Married Life, Kitchen Edition

Rob has been sick for almost a week. (He's going to the doctor tomorrow.) We could probably fill the bathtub several times over with all of the tea and soup I've been making. Our whole house smells like onion, garlic, and ginger.

When I asked Rob if I could get him anything from the store this afternoon, I was expecting him to ask for a bottled smoothie, or something equally throat-soothing and overflowing with vitamin C.

His reply? "Something not tea or soup. Maybe a cookie?"

I thought about buying a bag of vegan trail-mix cookies from Trader Joe's. But that would inevitably lead to Westley asking, "Can I have a cookie?" every five minutes. So I racked my brain, wondering where in the area I could get one ABC cookie. When I realized it would be at least a 20-minute drive to acquire said cookie, and it occurred to me that if Rob is going to get a cookie, I should also get a cookie, I gave up.

Fuck it. I'm making cookies from scratch.

(Yes, I realize, this doesn't solve the problem of the "Can I have a cookie?"-at-five-minute-intervals conversation. But at least I can make as many or as few cookies as I want.)

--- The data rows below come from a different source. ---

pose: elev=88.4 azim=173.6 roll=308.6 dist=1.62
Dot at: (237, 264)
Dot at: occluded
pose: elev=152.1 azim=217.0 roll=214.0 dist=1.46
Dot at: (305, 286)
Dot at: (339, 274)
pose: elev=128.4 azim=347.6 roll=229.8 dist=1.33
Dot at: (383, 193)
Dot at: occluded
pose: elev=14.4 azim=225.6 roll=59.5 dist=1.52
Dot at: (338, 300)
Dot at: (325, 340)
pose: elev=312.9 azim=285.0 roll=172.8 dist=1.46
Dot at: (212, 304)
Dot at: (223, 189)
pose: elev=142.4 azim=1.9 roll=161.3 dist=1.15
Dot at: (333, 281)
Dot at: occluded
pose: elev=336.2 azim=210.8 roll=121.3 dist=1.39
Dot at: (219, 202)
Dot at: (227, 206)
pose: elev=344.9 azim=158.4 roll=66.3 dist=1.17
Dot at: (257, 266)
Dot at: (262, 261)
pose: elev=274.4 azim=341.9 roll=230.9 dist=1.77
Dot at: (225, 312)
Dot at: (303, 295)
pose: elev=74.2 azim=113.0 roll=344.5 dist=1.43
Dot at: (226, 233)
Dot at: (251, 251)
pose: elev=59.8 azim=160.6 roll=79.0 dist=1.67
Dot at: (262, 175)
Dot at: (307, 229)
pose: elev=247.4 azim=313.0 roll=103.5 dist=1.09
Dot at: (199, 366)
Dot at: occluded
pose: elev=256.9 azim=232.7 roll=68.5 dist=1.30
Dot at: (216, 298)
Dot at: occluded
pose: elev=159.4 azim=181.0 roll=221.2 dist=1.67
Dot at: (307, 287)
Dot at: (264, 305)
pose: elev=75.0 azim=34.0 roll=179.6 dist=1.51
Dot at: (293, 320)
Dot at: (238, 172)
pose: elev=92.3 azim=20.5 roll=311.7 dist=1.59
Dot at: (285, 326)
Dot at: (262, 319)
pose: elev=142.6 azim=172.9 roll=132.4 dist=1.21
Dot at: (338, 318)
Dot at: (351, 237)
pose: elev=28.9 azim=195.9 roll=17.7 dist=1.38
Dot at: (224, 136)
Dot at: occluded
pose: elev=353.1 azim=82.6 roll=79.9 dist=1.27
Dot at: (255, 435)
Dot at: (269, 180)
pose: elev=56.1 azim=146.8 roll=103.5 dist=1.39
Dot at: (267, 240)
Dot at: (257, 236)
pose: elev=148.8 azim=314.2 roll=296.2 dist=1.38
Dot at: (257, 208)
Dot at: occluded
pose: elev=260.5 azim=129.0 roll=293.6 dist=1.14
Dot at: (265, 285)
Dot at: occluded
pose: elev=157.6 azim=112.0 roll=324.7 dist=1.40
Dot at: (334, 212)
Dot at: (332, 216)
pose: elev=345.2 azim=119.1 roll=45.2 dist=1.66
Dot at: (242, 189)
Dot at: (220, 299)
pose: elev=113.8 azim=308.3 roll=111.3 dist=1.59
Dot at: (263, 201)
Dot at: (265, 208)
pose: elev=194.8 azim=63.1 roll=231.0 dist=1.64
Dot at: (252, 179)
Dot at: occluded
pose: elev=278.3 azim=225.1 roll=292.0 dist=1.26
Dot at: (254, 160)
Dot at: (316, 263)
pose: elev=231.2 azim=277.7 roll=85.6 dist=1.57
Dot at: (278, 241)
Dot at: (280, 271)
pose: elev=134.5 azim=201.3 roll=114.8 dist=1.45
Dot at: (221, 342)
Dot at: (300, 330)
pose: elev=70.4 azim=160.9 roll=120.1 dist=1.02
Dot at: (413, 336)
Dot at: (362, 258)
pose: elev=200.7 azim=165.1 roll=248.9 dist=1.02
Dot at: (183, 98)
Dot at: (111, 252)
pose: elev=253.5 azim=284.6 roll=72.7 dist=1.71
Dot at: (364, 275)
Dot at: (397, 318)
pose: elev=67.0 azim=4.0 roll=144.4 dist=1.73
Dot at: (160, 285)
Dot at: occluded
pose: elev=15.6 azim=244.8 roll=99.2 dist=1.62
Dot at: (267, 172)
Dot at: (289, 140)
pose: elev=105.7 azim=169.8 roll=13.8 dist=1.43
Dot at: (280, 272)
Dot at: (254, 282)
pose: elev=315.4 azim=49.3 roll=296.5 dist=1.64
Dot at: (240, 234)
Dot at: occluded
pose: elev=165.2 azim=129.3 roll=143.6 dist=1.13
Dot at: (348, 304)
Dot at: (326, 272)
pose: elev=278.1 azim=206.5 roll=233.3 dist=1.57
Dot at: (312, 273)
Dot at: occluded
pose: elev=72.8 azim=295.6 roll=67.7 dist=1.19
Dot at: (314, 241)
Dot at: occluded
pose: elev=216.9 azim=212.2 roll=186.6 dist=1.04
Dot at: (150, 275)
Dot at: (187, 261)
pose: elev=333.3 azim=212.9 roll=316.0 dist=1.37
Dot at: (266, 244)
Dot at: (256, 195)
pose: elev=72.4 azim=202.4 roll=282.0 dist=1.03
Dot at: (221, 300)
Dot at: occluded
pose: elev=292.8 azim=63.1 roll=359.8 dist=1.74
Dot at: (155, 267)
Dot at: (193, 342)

I paid way too much at the local chain grocery store for my "natural" ingredients, but whatever. Westley would be napping when I got home, and he'd get to wake up to the smell of freshly baked cookies.

I gluten- and soy-freed the Big Gigantoid Crunchy Peanut Butter-Oatmeal Cookies from Vegan with a Vengeance. After taking them out of the oven and waiting the recommended 10 minutes before transferring them to cooling racks, I stood back to admire my work.

Me: What is it about homemade cookies?

Rob: The awesomeness?

Me: There's so much love in them.

Rob: You don't make cookies for someone you hate.

And this summed up why I'm starting a gluten-free, soy-free vegan food section here (very soon! I've already taken a bunch of [bad] food pictures, and I have thoughts and recipes and randomness ready to share). Caring is a huge part of feeding my family. I shop and cook the way I do because being hands-on and do-it-yourself in the kitchen is something I believe in very strongly. But I also do it because I just plain love these people I live with, and I want them to eat well.

Unfortunately, way too often, I fall through the cracks in this food-love relationship. I'll make delicious, flaky whole wheat biscuits for Rob and Westley, and nothing for myself. I'll buy an ingredient that makes me sick, or plan a meal I can't eat. Rob's comment about cookies made me realize it's time for a little more self-love in the kitchen. Instead of hating my dietary restrictions, self-imposed and health-imposed alike, I can celebrate them. To paraphrase the great philosopher RuPaul, "If you can't make cookies for yourself, how the hell you gonna make cookies for somebody else?"

I have to start making cookies - and meals and drinks and snacks - for myself. (Can I get a Amen up in here?)